The same officials expect HoltraChem to be defunct as a company by the end of this week, raising questions about who owns the mercury and who is responsible for its safe storage. While the company soon may cease to exist, there will be workers at the plant for years to come. A wastewater treatment system, which state regulators mandated be installed to remove mercury from groundwater at the facility, must remain in operation for the foreseeable future. It will take several people to keep that system running.

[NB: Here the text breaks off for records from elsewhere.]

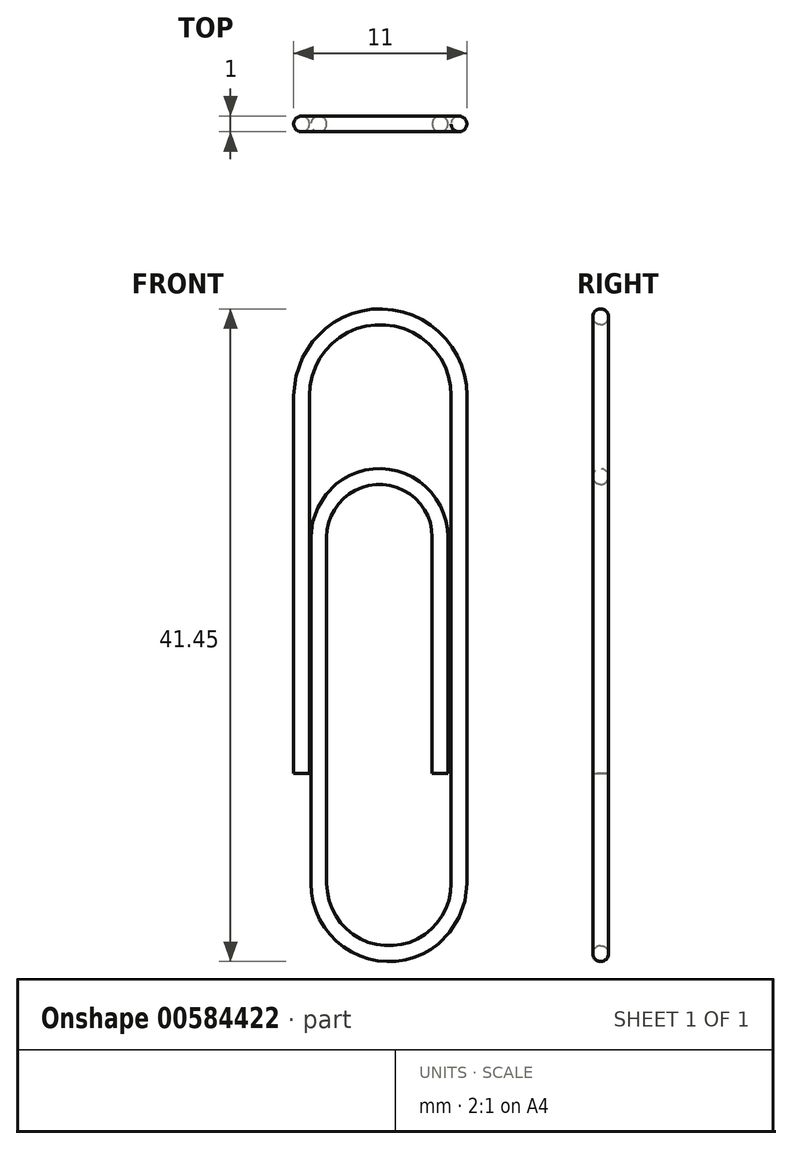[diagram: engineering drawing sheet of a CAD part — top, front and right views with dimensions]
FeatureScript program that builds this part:
annotation { "Feature Type Name" : "Feature", "Feature Type Description" : "" }
export const myFeature = defineFeature(function(context is Context, id is Id, definition is map)
    precondition{}
    {
        {
            var Q0;
            Q0=qCreatedBy(makeId("Front.planeOp"),FACE);
            var sketch = newSketch(context, id + "F0", { "sketchPlane" : qUnion([Q0])});
            skLineSegment(sketch, "E0", {"start": v(0, 0) * mm, "end": v(0, 24) * mm});
            skLineSegment(sketch, "E1", {"start": v(10, 24) * mm, "end": v(10, -7) * mm});
            skLineSegment(sketch, "E2", {"start": v(1.1, -7) * mm, "end": v(1.1, 15) * mm});
            skLineSegment(sketch, "E3", {"start": v(8.8, 15) * mm, "end": v(8.8, 0) * mm});
            skArc(sketch, "E4", {"start": v(10, 24) * mm, "mid": v(5, 29) * mm, "end": v(0, 24) * mm});
            skArc(sketch, "E5", {"start": v(1.1, -7) * mm, "mid": v(5.55, -11.45) * mm, "end": v(10, -7) * mm});
            skArc(sketch, "E6", {"start": v(8.8, 15) * mm, "mid": v(4.95, 18.85) * mm, "end": v(1.1, 15) * mm});
            skSolve(sketch);
        }
        {
            var Q0;
            Q0=qCreatedBy(makeId("Top.planeOp"),FACE);
            var sketch = newSketch(context, id + "F1", { "sketchPlane" : qUnion([Q0])});
            skCircle(sketch, "E7", {"center": v(0, 0) * mm, "radius": 0.5 * mm});
            skSolve(sketch);
        }
        {
            var Q0;
            Q0 = qSketchRegion(id + "F1", true);
            var Q1;
            Q1 = qConstructionFilter(qBodyType(qCreatedBy(id + "F0" ,EDGE), BodyType.WIRE), ConstructionObject.NO);
            sweep(context, id + "F2", {"profiles" : qUnion([Q0]), "path" : qUnion([Q1])});
        }
    });
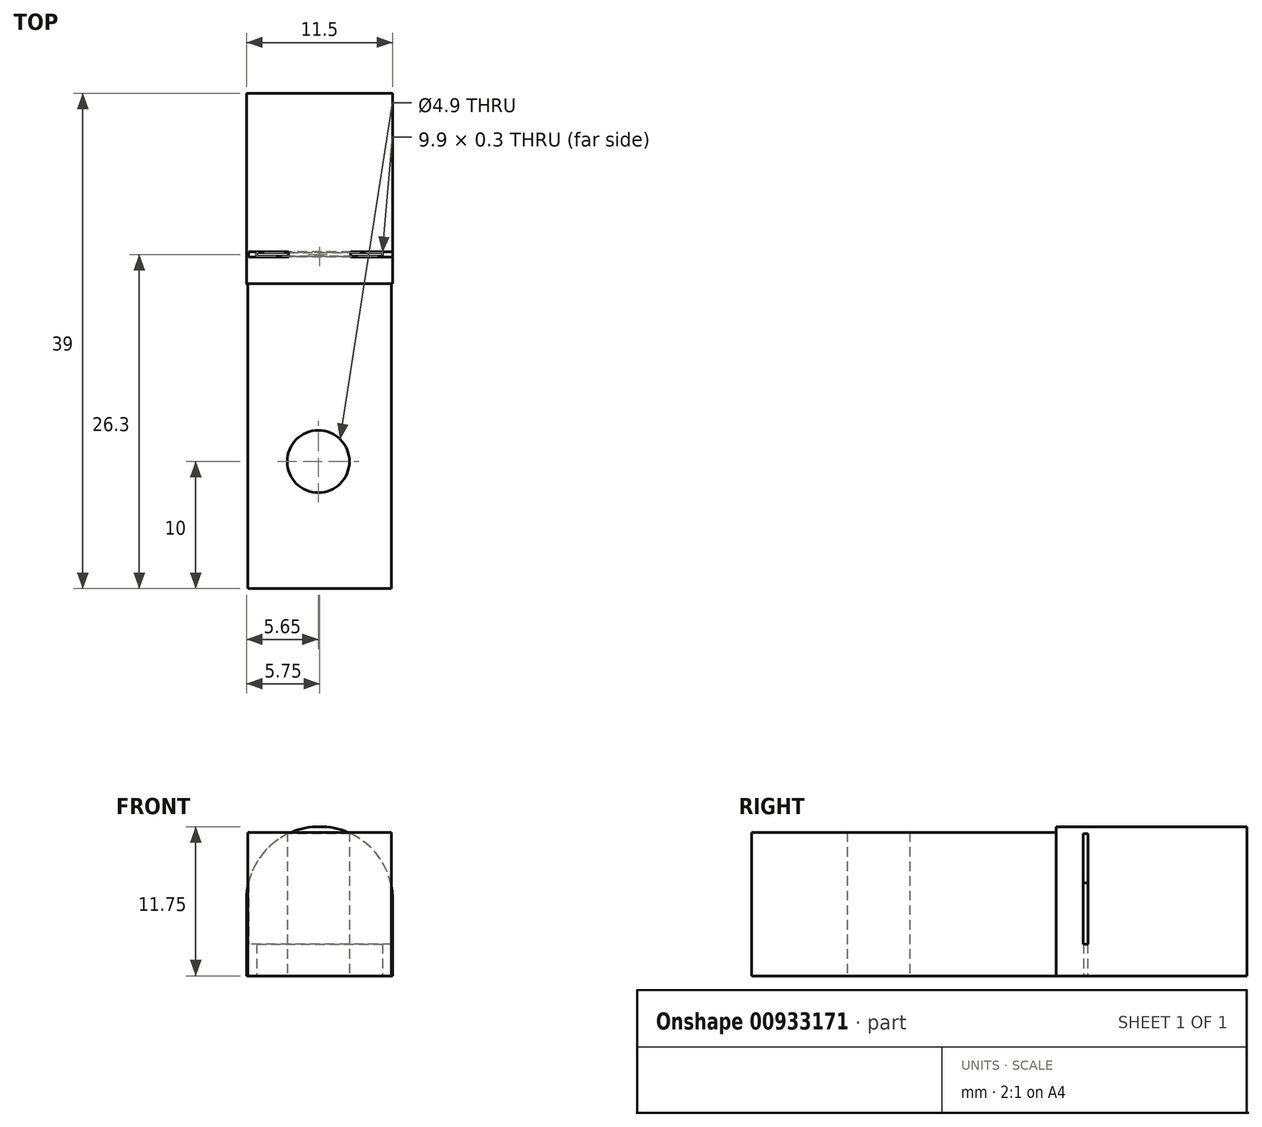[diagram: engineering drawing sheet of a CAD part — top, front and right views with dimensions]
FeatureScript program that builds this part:
annotation { "Feature Type Name" : "Feature", "Feature Type Description" : "" }
export const myFeature = defineFeature(function(context is Context, id is Id, definition is map)
    precondition{}
    {
        {
            var Q0;
            Q0=qCreatedBy(makeId("Front.planeOp"),FACE);
            var sketch = newSketch(context, id + "F0", { "sketchPlane" : qUnion([Q0])});
            skLineSegment(sketch, "E0.bottom", {"start": v(0, 0) * mm, "end": v(11.5, 0) * mm});
            skLineSegment(sketch, "E0.top", {"start": v(0, 6) * mm, "end": v(11.5, 6) * mm});
            skLineSegment(sketch, "E0.left", {"start": v(0, 0) * mm, "end": v(0, 6) * mm});
            skLineSegment(sketch, "E0.right", {"start": v(11.5, 0) * mm, "end": v(11.5, 6) * mm});
            skArc(sketch, "E1", {"start": v(0, 6) * mm, "mid": v(5.75, 11.75) * mm, "end": v(11.5, 6) * mm});
            skSolve(sketch);
        }
        {
            var Q0;
            Q0=makeQuery(id+"F0.imprint","IMPRINT",FACE,{"disambiguationData":[TD([[makeQuery(id+"F0.imprint","IMPRINT",EDGE,{"derivedFrom":sQuery(id+"F0.wireOp",EDGE,"E0.top")}),1.0]])]});
            var Q1;
            Q1=makeQuery(id+"F0.imprint","IMPRINT",FACE,{"disambiguationData":[TD([[makeQuery(id+"F0.imprint","IMPRINT",EDGE,{"derivedFrom":sQuery(id+"F0.wireOp",EDGE,"E0.bottom")}),1.0]])]});
            extrude(context, id + "F1", {"entities" : qUnion([Q0, Q1]), "depth" : 15 * mm, "offsetDistance" : 25 * mm});
        }
        {
            var Q0;
            Q0=makeQuery(id+"F1.opExtrude","CAP_FACE",FACE,{"disambiguationData":[OSD([sQuery(id+"F0.wireOp",EDGE,"E0.bottom"),sQuery(id+"F0.wireOp",EDGE,"E0.left"),sQuery(id+"F0.wireOp",EDGE,"E0.right"),sQuery(id+"F0.wireOp",EDGE,"E1")])],"isStart":false});
            var sketch = newSketch(context, id + "F2", { "sketchPlane" : qUnion([Q0])});
            skLineSegment(sketch, "E2.bottom", {"start": v(11.4, 0) * mm, "end": v(0.1, 0) * mm});
            skLineSegment(sketch, "E2.top", {"start": v(11.4, 11.3) * mm, "end": v(0.1, 11.3) * mm});
            skLineSegment(sketch, "E2.left", {"start": v(11.4, 0) * mm, "end": v(11.4, 11.3) * mm});
            skLineSegment(sketch, "E2.right", {"start": v(0.1, 0) * mm, "end": v(0.1, 11.3) * mm});
            skPoint(sketch, "E2.middle", {"position": v(5.75, 5.65) * mm});
            skPoint(sketch, "E2.middle.positionSnap0", {"position": v(5.75, 0) * mm});
            skPoint(sketch, "E2.centerSnap0", {"position": v(5.75, 0) * mm});
            skSolve(sketch);
        }
        {
            var Q0;
            Q0=qSketchRegion(id+"F2",true);
            extrude(context, id + "F3", {"entities" : qUnion([Q0]), "operationType" : NewBodyOperationType.ADD, "depth" : 24 * mm, "offsetDistance" : 25 * mm});
        }
        {
            var Q0;
            Q0=makeQuery(id+"F1.opExtrude","CAP_VERTEX",VERTEX,{"disambiguationData":[OSD([sQuery(id+"F0.wireOp",EDGE,"E0.top"),sQuery(id+"F0.wireOp",EDGE,"E0.left"),sQuery(id+"F0.wireOp",EDGE,"E1")])],"isStart":true});
            var Q1;
            Q1=makeQuery(id+"F1.opExtrude","CAP_VERTEX",VERTEX,{"disambiguationData":[OSD([sQuery(id+"F0.wireOp",EDGE,"E0.top"),sQuery(id+"F0.wireOp",EDGE,"E0.left"),sQuery(id+"F0.wireOp",EDGE,"E1")])],"isStart":false});
            var Q2;
            Q2=makeQuery(id+"F1.opExtrude","CAP_VERTEX",VERTEX,{"disambiguationData":[OSD([sQuery(id+"F0.wireOp",EDGE,"E0.top"),sQuery(id+"F0.wireOp",EDGE,"E0.right"),sQuery(id+"F0.wireOp",EDGE,"E1")])],"isStart":true});
            cPlane(context, id + "F4", {"entities" : qUnion([Q0, Q1, Q2]), "cplaneType" : CPlaneType.THREE_POINT, "offset" : 25 * mm, "width" : 150 * mm, "height" : 150 * mm});
        }
        {
            var Q0;
            Q0=qCreatedBy(id+"F4.planeOp",FACE);
            var sketch = newSketch(context, id + "F5", { "sketchPlane" : qUnion([Q0])});
            skPoint(sketch, "E3.0", {"position": v(11.9, 12.7) * mm});
            skPoint(sketch, "E4.0", {"position": v(0, 9.7) * mm});
            skLineSegment(sketch, "E5", {"start": v(13.51, 12.7) * mm, "end": v(-0.54, 12.7) * mm, "construction": true});
            skLineSegment(sketch, "E6.bottom", {"start": v(12.82, 12.9) * mm, "end": v(0.15, 12.9) * mm});
            skLineSegment(sketch, "E6.top", {"start": v(12.82, 12.5) * mm, "end": v(0.15, 12.5) * mm});
            skLineSegment(sketch, "E6.left", {"start": v(12.82, 12.9) * mm, "end": v(12.82, 12.5) * mm});
            skLineSegment(sketch, "E6.right", {"start": v(0.15, 12.9) * mm, "end": v(0.15, 12.5) * mm});
            skPoint(sketch, "E6.middle", {"position": v(6.49, 12.7) * mm});
            skSolve(sketch);
        }
        {
            var Q0;
            Q0=makeQuery(id+"F5.imprint","IMPRINT",FACE,{"disambiguationData":[TD([[makeQuery(id+"F5.imprint","IMPRINT",EDGE,{"derivedFrom":sQuery(id+"F5.wireOp",EDGE,"E6.bottom")}),1.0]])]});
            extrude(context, id + "F6", {"entities" : qUnion([Q0]), "operationType" : NewBodyOperationType.REMOVE, "oppositeDirection" : true, "depth" : 5.2 * mm, "offsetDistance" : 25 * mm});
        }
        {
            var Q0;
            Q0=makeQuery(id+"F3.boolean.opBoolean","MERGE",FACE,{"derivedFrom":[makeQuery(id+"F1.opExtrude","SWEPT_FACE",FACE,{"disambiguationData":[OSD([sQuery(id+"F0.wireOp",EDGE,"E0.bottom")])]}),makeQuery(id+"F3.opExtrude","SWEPT_FACE",FACE,{"disambiguationData":[OSD([sQuery(id+"F2.wireOp",EDGE,"E2.bottom")])]})]});
            var sketch = newSketch(context, id + "F7", { "sketchPlane" : qUnion([Q0])});
            skLineSegment(sketch, "E7", {"start": v(11.5, 12.7) * mm, "end": v(0, 12.7) * mm, "construction": true});
            skPoint(sketch, "E8", {"position": v(5.75, 12.7) * mm});
            skLineSegment(sketch, "E9.bottom", {"start": v(10.7, 12.55) * mm, "end": v(0.8, 12.55) * mm});
            skLineSegment(sketch, "E9.top", {"start": v(10.7, 12.85) * mm, "end": v(0.8, 12.85) * mm});
            skLineSegment(sketch, "E9.left", {"start": v(10.7, 12.55) * mm, "end": v(10.7, 12.85) * mm});
            skLineSegment(sketch, "E9.right", {"start": v(0.8, 12.55) * mm, "end": v(0.8, 12.85) * mm});
            skPoint(sketch, "E10", {"position": v(5.65, 29) * mm});
            skPoint(sketch, "E10.positionSnap0", {"position": v(5.65, 15) * mm});
            skSolve(sketch);
        }
        {
            var Q0;
            Q0=makeQuery(id+"F7.imprint","IMPRINT",FACE,{"disambiguationData":[TD([[makeQuery(id+"F7.imprint","IMPRINT",EDGE,{"derivedFrom":sQuery(id+"F7.wireOp",EDGE,"E9.bottom")}),-1.0]])]});
            var Q1;
            Q1=makeQuery(id+"F6.boolean.opBoolean","COPY",FACE,{"derivedFrom":makeQuery(id+"F6.opExtrude","CAP_FACE",FACE,{"disambiguationData":[OSD([sQuery(id+"F5.wireOp",EDGE,"E6.bottom"),sQuery(id+"F5.wireOp",EDGE,"E6.top"),sQuery(id+"F5.wireOp",EDGE,"E6.left"),sQuery(id+"F5.wireOp",EDGE,"E6.right")])],"isStart":true})});
            extrude(context, id + "F8", {"entities" : qUnion([Q0]), "operationType" : NewBodyOperationType.REMOVE, "endBound" : BoundingType.UP_TO_SURFACE, "oppositeDirection" : true, "depth" : 25 * mm, "endBoundEntityFace" : qUnion([Q1]), "offsetDistance" : 25 * mm});
        }
        {
            var Q0;
            Q0=sQuery(id+"F7.wireOp",VERTEX,"E10");
            var Q1;
            Q1=makeQuery(id+"F1.opExtrude","SWEPT_BODY",BODY,{"disambiguationData":[OSD([sQuery(id+"F0.wireOp",EDGE,"E0.bottom"),sQuery(id+"F0.wireOp",EDGE,"E0.left"),sQuery(id+"F0.wireOp",EDGE,"E0.right"),sQuery(id+"F0.wireOp",EDGE,"E1")])]});
            hole(context, id + "F9", {"style" : HoleStyle.SIMPLE, "endStyle" : HoleEndStyle.THROUGH, "holeDiameter" : 4.9 * mm, "majorDiameter" : 5 * mm, "isTappedThrough" : true, "tappedDepth" : 12 * mm, "tapClearance" : 3, "locations" : qUnion([Q0]), "scope" : qUnion([Q1])});
        }
        {
            var Q0;
            Q0=qSketchRegion(id+"F5",true);
            extrude(context, id + "F10", {"entities" : qUnion([Q0]), "operationType" : NewBodyOperationType.REMOVE, "depth" : 3.5 * mm, "offsetDistance" : 25 * mm});
        }
    });
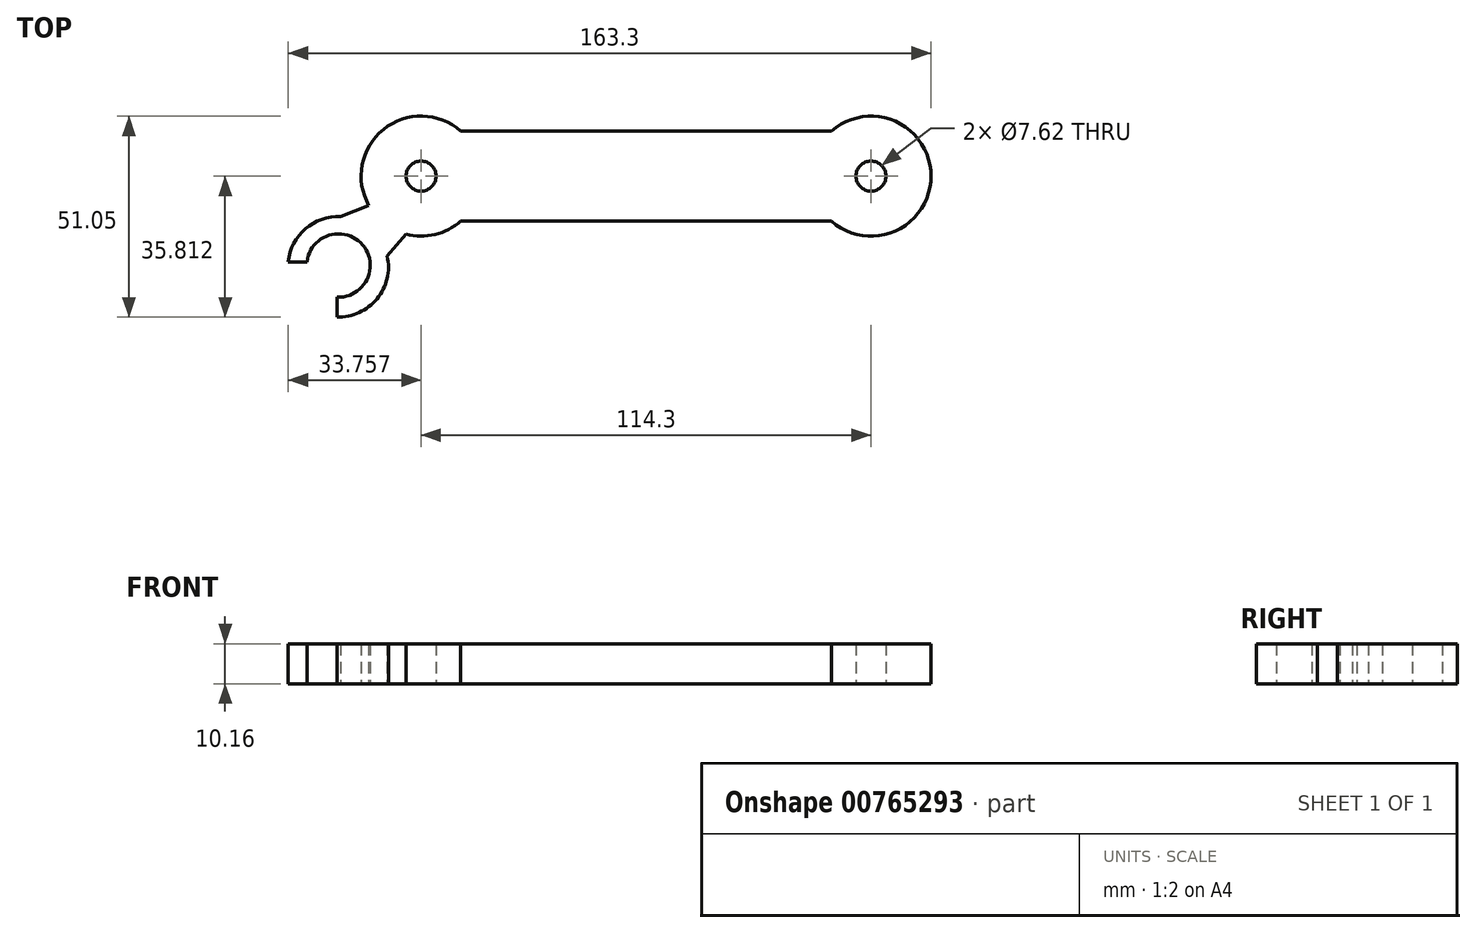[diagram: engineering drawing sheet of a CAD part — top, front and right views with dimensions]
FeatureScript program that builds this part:
annotation { "Feature Type Name" : "Feature", "Feature Type Description" : "" }
export const myFeature = defineFeature(function(context is Context, id is Id, definition is map)
    precondition{}
    {
        {
            var Q0;
            Q0=qCreatedBy(makeId("Top.planeOp"),FACE);
            var sketch = newSketch(context, id + "F0", { "sketchPlane" : qUnion([Q0])});
            skLineSegment(sketch, "E0", {"start": v(-60.58, 33.24) * mm, "end": v(53.72, 33.24) * mm});
            skLineSegment(sketch, "E1", {"start": v(53.72, 33.24) * mm, "end": v(53.72, 10.38) * mm});
            skLineSegment(sketch, "E2", {"start": v(53.72, 10.38) * mm, "end": v(-60.58, 10.38) * mm});
            skLineSegment(sketch, "E3", {"start": v(-60.58, 10.38) * mm, "end": v(-60.58, 33.24) * mm});
            skCircle(sketch, "E4", {"center": v(-60.58, 21.81) * mm, "radius": 15.24 * mm});
            skCircle(sketch, "E5", {"center": v(53.72, 21.81) * mm, "radius": 15.24 * mm});
            skCircle(sketch, "E6", {"center": v(53.72, 21.81) * mm, "radius": 3.81 * mm});
            skCircle(sketch, "E7", {"center": v(-60.58, 21.81) * mm, "radius": 3.81 * mm});
            skLineSegment(sketch, "E8", {"start": v(-73.87, 14.36) * mm, "end": v(-80.98, 11.5) * mm});
            skLineSegment(sketch, "E9", {"start": v(-80.98, 11.5) * mm, "end": v(-69.17, 1.5) * mm});
            skLineSegment(sketch, "E10", {"start": v(-69.17, 1.5) * mm, "end": v(-64.45, 7.07) * mm});
            skArc(sketch, "E11", {"start": v(-80.98, 11.5) * mm, "mid": v(-89.9, -10.97) * mm, "end": v(-69.17, 1.5) * mm});
            skCircle(sketch, "E12", {"center": v(-81.58, -0.9) * mm, "radius": 8.06 * mm});
            skLineSegment(sketch, "E13", {"start": v(-89.58, 0) * mm, "end": v(-94.34, 0) * mm});
            skLineSegment(sketch, "E14", {"start": v(-81.93, -8.95) * mm, "end": v(-81.93, -14) * mm});
            skLineSegment(sketch, "E15", {"start": v(-94.34, 0) * mm, "end": v(-81.93, -14) * mm});
            skLineSegment(sketch, "E16", {"start": v(-89.58, 0) * mm, "end": v(-81.93, -8.95) * mm});
            skSolve(sketch);
        }
        {
            var Q0;
            {var subQ0=sQuery(id+"F0.wireOp",EDGE,"E4");var subQ1=sQuery(id+"F0.wireOp",EDGE,"E0");var subQ2=makeQuery(id+"F0.imprint","INTERSECT",VERTEX,{"derivedFrom":[subQ1,subQ0]});Q0=makeQuery(id+"F0.imprint","IMPRINT",FACE,{"disambiguationData":[TD([[makeQuery(id+"F0.imprint","IMPRINT",EDGE,{"disambiguationData":[TD([[subQ2,-1.0]])],"derivedFrom":subQ1}),-1.0]])]});}
            var Q1;
            {var subQ0=sQuery(id+"F0.wireOp",EDGE,"E3");var subQ1=sQuery(id+"F0.wireOp",EDGE,"E0");var subQ2=makeQuery(id+"F0.imprint","INTERSECT",VERTEX,{"derivedFrom":[subQ1,subQ0]});Q1=makeQuery(id+"F0.imprint","IMPRINT",FACE,{"disambiguationData":[TD([[makeQuery(id+"F0.imprint","IMPRINT",EDGE,{"disambiguationData":[TD([[subQ2,-1.0]])],"derivedFrom":subQ1}),-1.0]])]});}
            var Q2;
            {var subQ0=sQuery(id+"F0.wireOp",EDGE,"E3");var subQ1=sQuery(id+"F0.wireOp",EDGE,"E0");var subQ2=makeQuery(id+"F0.imprint","INTERSECT",VERTEX,{"derivedFrom":[subQ1,subQ0]});Q2=makeQuery(id+"F0.imprint","IMPRINT",FACE,{"disambiguationData":[TD([[makeQuery(id+"F0.imprint","IMPRINT",EDGE,{"disambiguationData":[TD([[subQ2,-1.0]])],"derivedFrom":subQ1}),1.0]])]});}
            var Q3;
            {var subQ1=sQuery(id+"F0.wireOp",EDGE,"E1");var subQ7=sQuery(id+"F0.wireOp",EDGE,"E0");var subQ9=makeQuery(id+"F0.imprint","INTERSECT",VERTEX,{"derivedFrom":[subQ7,subQ1]});Q3=makeQuery(id+"F0.imprint","IMPRINT",FACE,{"disambiguationData":[TD([[makeQuery(id+"F0.imprint","IMPRINT",EDGE,{"disambiguationData":[TD([[subQ9,1.0]])],"derivedFrom":subQ7}),-1.0]])]});}
            var Q4;
            {var subQ1=sQuery(id+"F0.wireOp",EDGE,"E1");var subQ5=sQuery(id+"F0.wireOp",EDGE,"E0");var subQ9=makeQuery(id+"F0.imprint","INTERSECT",VERTEX,{"derivedFrom":[subQ5,subQ1]});Q4=makeQuery(id+"F0.imprint","IMPRINT",FACE,{"disambiguationData":[TD([[makeQuery(id+"F0.imprint","IMPRINT",EDGE,{"disambiguationData":[TD([[subQ9,1.0]])],"derivedFrom":subQ5}),1.0]])]});}
            var Q5;
            {var subQ0=sQuery(id+"F0.wireOp",EDGE,"E8");Q5=makeQuery(id+"F0.imprint","IMPRINT",FACE,{"disambiguationData":[TD([[makeQuery(id+"F0.imprint","IMPRINT",EDGE,{"derivedFrom":subQ0}),1.0]])]});}
            var Q6;
            {var subQ5=sQuery(id+"F0.wireOp",EDGE,"E9");Q6=makeQuery(id+"F0.imprint","IMPRINT",FACE,{"disambiguationData":[TD([[makeQuery(id+"F0.imprint","IMPRINT",EDGE,{"derivedFrom":subQ5}),-1.0]])]});}
            extrude(context, id + "F1", {"entities" : qUnion([Q0, Q1, Q2, Q3, Q4, Q5, Q6]), "depth" : 10.16 * mm, "offsetDistance" : 25.4 * mm});
        }
    });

State and federal officials are negotiating with a past owner of the plant, Mallinckrodt Inc., to get it to pay for and undertake the cleanup of the site. Mallinckrodt, a St. Louis-based pharmaceutical and chemical company, has agreed to run the wastewater treatment plant for the immediate future, and one of its subsidiaries has been given the contract to dismantle the plant. That work can’t begin until state regulators approve a cleanup plan. A sketchy plan written by HoltraChem employees was rejected by the DEP because the plan lacked details on how the cleanup would take place and who would pay for it.

Having casks of mercury on site complicates cleanup because the two-story structure in which the casks now sit can’t be torn down while the containers are there.

“Where it’s at now is OK, but it can’t stay there, and that’s the problem,” said Mark Merchant, a spokesman for the EPA in Boston.

He said the current storage system is adequate but the mercury eventually needs to leave the plant. He said it was likely that Mallinckrodt would take possession of the mercury if HoltraChem ceases to exist as a corporate entity.

Options for getting rid of the mercury are dwindling for D.F. Goldsmith Chemical and Metal Co., the wholesaler that was set to take possession of the mercury when it left Orrington.

“There is such a stigma on this mercury that no one wants to handle it,” said company president Don Goldsmith.

He said there are probably a few other companies that could take the mercury, which is considered a hazardous waste and requires special handling, but he wonders if they too will be loath to become involved in what has become an international saga.

Goldsmith had asked the state Department of Environmental Protection to reclassify the mercury, which is more than 99 percent pure, from a hazardous waste to a commodity. Most states consider such used mercury a commodity. The DEP refused the request because the state classifies any chemical that is no longer used in the manufacturing process that it was purchased for to be a hazardous waste.

Goldsmith termed the environmentalists’ protests over the mercury “illogical” because if HoltraChem’s stock is not resold, companies seeking mercury will simply buy it elsewhere, which likely means more of the metal will have to be mined.

“The greatest illogic is the continued use of mercury when there are safe alternatives,” said Michael Belliveau, toxins project director at the Natural Resources Council of Maine.

He suggested that companies such as Bethlehem Apparatus and D.F. Goldsmith know how to store mercury safely so the federal government should consider buying it and having these companies store it until a longer-term solution can be found.